Start of Records for this task

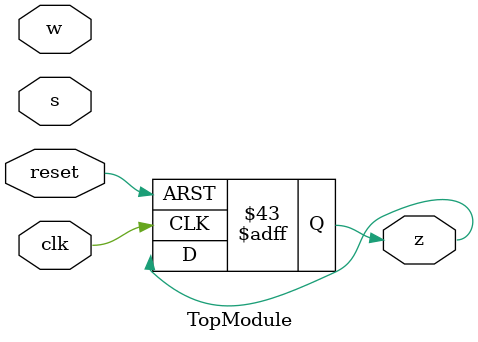
<source format=sv>

module TopModule (
  input clk,
  input reset,
  input s,
  input w,
  output reg z
);
always_ff @(posedge clk or posedge reset) begin
    if (reset) begin
        current_state <= A;
        z <= 0;
        count_w_ones <= 0;
        cycle_count <= 0; // Counter for cycles in state B
    end else begin
        current_state <= next_state;

        if (current_state == A && next_state == B) begin
            // Reset counters only when transitioning to state B
            count_w_ones <= 0;
            cycle_count <= 0;
        end

        if (current_state == B) begin
            // Count occurrences of w = 1 in state B
            if (w) begin
                count_w_ones <= count_w_ones + 1;
            end

            // Increment cycle counter and check every three cycles
            cycle_count <= cycle_count + 1;

            if (cycle_count == 3) begin
                // Set z based on the count of w = 1 in the last three cycles
                if (count_w_ones == 2) begin
                    z <= 1;
                end else begin
                    z <= 0;
                end

                // Reset counters after checking for three cycles
                count_w_ones <= 0;
            end
        end
    end
end

always_comb begin
    case (current_state)
        A: begin
            if (s == 1) begin
                next_state = B;
            end else begin
                next_state = A;
            end
        end

        B: begin
            // Remain in state B to continue checking w
            next_state = B;
        end

        default: begin
            next_state = A;  // Default case for safety
        end
    endcase
end

endmodule

</source>
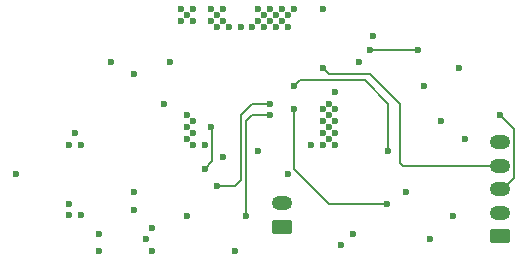
<source format=gbr>
%TF.GenerationSoftware,KiCad,Pcbnew,9.0.7+1*%
%TF.CreationDate,Date%
%TF.ProjectId,Test_5,54657374-5f35-42e6-9b69-6361645f7063,NO_TAG+ (Unreleased)*%
%TF.SameCoordinates,Original*%
%TF.FileFunction,Copper,L2,Inr*%
%TF.FilePolarity,Positive*%
%FSLAX46Y46*%
G04 Gerber Fmt 4.6, Leading zero omitted, Abs format (unit mm)*
G04 Created by KiCad*
%MOMM*%
%LPD*%
G01*
G04 APERTURE LIST*
G04 Aperture macros list*
%AMRoundRect*
0 Rectangle with rounded corners*
0 $1 Rounding radius*
0 $2 $3 $4 $5 $6 $7 $8 $9 X,Y pos of 4 corners*
0 Add a 4 corners polygon primitive as box body*
4,1,4,$2,$3,$4,$5,$6,$7,$8,$9,$2,$3,0*
0 Add four circle primitives for the rounded corners*
1,1,$1+$1,$2,$3*
1,1,$1+$1,$4,$5*
1,1,$1+$1,$6,$7*
1,1,$1+$1,$8,$9*
0 Add four rect primitives between the rounded corners*
20,1,$1+$1,$2,$3,$4,$5,0*
20,1,$1+$1,$4,$5,$6,$7,0*
20,1,$1+$1,$6,$7,$8,$9,0*
20,1,$1+$1,$8,$9,$2,$3,0*%
G04 Aperture macros list end*
%TA.AperFunction,ComponentPad*%
%ADD10RoundRect,0.250000X0.625000X-0.350000X0.625000X0.350000X-0.625000X0.350000X-0.625000X-0.350000X0*%
%TD*%
%TA.AperFunction,ComponentPad*%
%ADD11O,1.750000X1.200000*%
%TD*%
%TA.AperFunction,ViaPad*%
%ADD12C,0.600000*%
%TD*%
%TA.AperFunction,Conductor*%
%ADD13C,0.200000*%
%TD*%
G04 APERTURE END LIST*
D10*
%TO.N,VBUS*%
%TO.C,J2*%
X43500000Y2750000D03*
D11*
%TO.N,/Project Architecture/Power and Interface/CHARGE_LED_IO*%
X43500000Y4750000D03*
%TO.N,/Project Architecture/Power and Interface/PAIR_LED_IO*%
X43500000Y6750000D03*
%TO.N,/Project Architecture/BLE Controller/~{PAIR_SW}*%
X43500000Y8750000D03*
%TO.N,GND*%
X43500000Y10750000D03*
%TD*%
D10*
%TO.N,Net-(J1-Pin_1)*%
%TO.C,J1*%
X25050000Y3550000D03*
D11*
%TO.N,GND*%
X25050000Y5550000D03*
%TD*%
D12*
%TO.N,GND*%
X17500000Y21000000D03*
X20000000Y21000000D03*
X29500000Y15000000D03*
X24000000Y21000000D03*
X21500000Y20500000D03*
X23000000Y22000000D03*
X12500000Y5000000D03*
X31000000Y3000000D03*
X17000000Y13000000D03*
X29500000Y13500000D03*
X28500000Y12500000D03*
X25000000Y21000000D03*
X28500000Y10500000D03*
X17000000Y11000000D03*
X25000000Y22000000D03*
X23000000Y21000000D03*
X17500000Y12500000D03*
X20500000Y20500000D03*
X29500000Y11500000D03*
X17500000Y22000000D03*
X28500000Y22000000D03*
X37500000Y2500000D03*
X17500000Y11500000D03*
X19500000Y20500000D03*
X22500000Y20500000D03*
X17000000Y21500000D03*
X9500000Y1500000D03*
X29500000Y10500000D03*
X24500000Y21500000D03*
X14000000Y3500000D03*
X28500000Y11500000D03*
X19000000Y21000000D03*
X25500000Y21500000D03*
X19500000Y21500000D03*
X29000000Y13000000D03*
X24500000Y20500000D03*
X28500000Y13500000D03*
X19000000Y22000000D03*
X27500000Y10500000D03*
X23500000Y21500000D03*
X7000000Y4525000D03*
X26000000Y22000000D03*
X15000000Y14000000D03*
X16500000Y22000000D03*
X29500000Y12500000D03*
X35500000Y6500000D03*
X29000000Y11000000D03*
X25500000Y20500000D03*
X29000000Y12000000D03*
X6975000Y10525000D03*
X17000000Y12000000D03*
X17500000Y10500000D03*
X9500000Y3000000D03*
X18500000Y10500000D03*
X29000000Y14000000D03*
X23500000Y20500000D03*
X8000000Y4525000D03*
X16500000Y21000000D03*
X24000000Y22000000D03*
X20000000Y22000000D03*
%TO.N,+3.3V*%
X2500000Y8000000D03*
X40000000Y17000000D03*
X31500000Y17500000D03*
X23000000Y10000000D03*
X12500000Y6500000D03*
X15500000Y17500000D03*
X39500000Y4500000D03*
X40500000Y11000000D03*
X21000000Y1500000D03*
X10500000Y17500000D03*
%TO.N,VDD*%
X30000000Y2000000D03*
X25500000Y8000000D03*
X13500000Y2500000D03*
X38500000Y12500000D03*
%TO.N,Net-(J1-Pin_1)*%
X14000000Y1500000D03*
%TO.N,/Project Architecture/Power and Interface/PAIR_LED_IO*%
X43500000Y13000000D03*
%TO.N,/Project Architecture/BLE Controller/~{PAIR_SW}*%
X28500000Y17000000D03*
%TO.N,/Project Architecture/Power and Interface/SWDIO*%
X32750000Y19750000D03*
%TO.N,/Project Architecture/Power and Interface/SWDCLK*%
X37000000Y15500000D03*
%TO.N,/Project Architecture/Power and Interface/~{RESET}*%
X33995000Y10005000D03*
X26000000Y15500000D03*
%TO.N,/Project Architecture/Load Cell Amp/EXC+*%
X12500000Y16500000D03*
%TO.N,/Project Architecture/Power and Interface/STAT*%
X26000000Y13500000D03*
X33862500Y5500000D03*
%TO.N,/Project Architecture/BLE Controller/~{PAIR_LED}*%
X32500000Y18500000D03*
X36500000Y18500000D03*
%TO.N,Net-(U1A--)*%
X7000000Y5500000D03*
%TO.N,/Project Architecture/BLE Controller/LOAD_CELL*%
X20050000Y9500000D03*
%TO.N,/Project Architecture/BLE Controller/SDA*%
X24000000Y14000000D03*
X19500000Y7000000D03*
%TO.N,/Project Architecture/BLE Controller/SCL*%
X24000000Y13000000D03*
X22000000Y4500000D03*
%TO.N,/Project Architecture/BLE Controller/~{BATT_INT}*%
X19000000Y12000000D03*
X17000000Y4500000D03*
X18500000Y8500000D03*
%TO.N,/Project Architecture/Load Cell Amp/SIG-*%
X8025000Y10525000D03*
%TO.N,/Project Architecture/Load Cell Amp/SIG+*%
X7500000Y11500000D03*
%TD*%
D13*
%TO.N,/Project Architecture/Power and Interface/PAIR_LED_IO*%
X44676000Y7676000D02*
X44676000Y11824000D01*
X44676000Y11824000D02*
X43500000Y13000000D01*
X43500000Y6750000D02*
X43750000Y6750000D01*
X43750000Y6750000D02*
X44676000Y7676000D01*
%TO.N,/Project Architecture/BLE Controller/~{PAIR_SW}*%
X35000000Y14000000D02*
X35000000Y9000000D01*
X35250000Y8750000D02*
X43500000Y8750000D01*
X28500000Y17000000D02*
X29000000Y16500000D01*
X29000000Y16500000D02*
X32500000Y16500000D01*
X35000000Y9000000D02*
X35250000Y8750000D01*
X32500000Y16500000D02*
X35000000Y14000000D01*
%TO.N,/Project Architecture/Power and Interface/~{RESET}*%
X26500000Y16000000D02*
X26000000Y15500000D01*
X32000000Y16000000D02*
X26500000Y16000000D01*
X33995000Y10005000D02*
X33995000Y14005000D01*
X33995000Y14005000D02*
X32000000Y16000000D01*
%TO.N,/Project Architecture/Power and Interface/STAT*%
X29000000Y5500000D02*
X33862500Y5500000D01*
X26000000Y8500000D02*
X29000000Y5500000D01*
X26000000Y13500000D02*
X26000000Y8500000D01*
%TO.N,/Project Architecture/BLE Controller/~{PAIR_LED}*%
X32500000Y18500000D02*
X36500000Y18500000D01*
%TO.N,/Project Architecture/BLE Controller/SDA*%
X21500000Y7500000D02*
X21000000Y7000000D01*
X22500000Y14000000D02*
X21500000Y13000000D01*
X24000000Y14000000D02*
X22500000Y14000000D01*
X21000000Y7000000D02*
X19500000Y7000000D01*
X21500000Y13000000D02*
X21500000Y7500000D01*
%TO.N,/Project Architecture/BLE Controller/SCL*%
X24000000Y13000000D02*
X22500000Y13000000D01*
X22000000Y12500000D02*
X22000000Y4500000D01*
X22500000Y13000000D02*
X22000000Y12500000D01*
%TO.N,/Project Architecture/BLE Controller/~{BATT_INT}*%
X18500000Y8500000D02*
X19101000Y9101000D01*
X19101000Y11899000D02*
X19000000Y12000000D01*
X19101000Y9101000D02*
X19101000Y11899000D01*
%TD*%
M02*

</source>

End of Records for this task

The task: Search the entries for the word "four" and show every line that has it.

Solution to this problem:
0 Add four circle primitives for the rounded corners*
0 Add four rect primitives between the rounded corners*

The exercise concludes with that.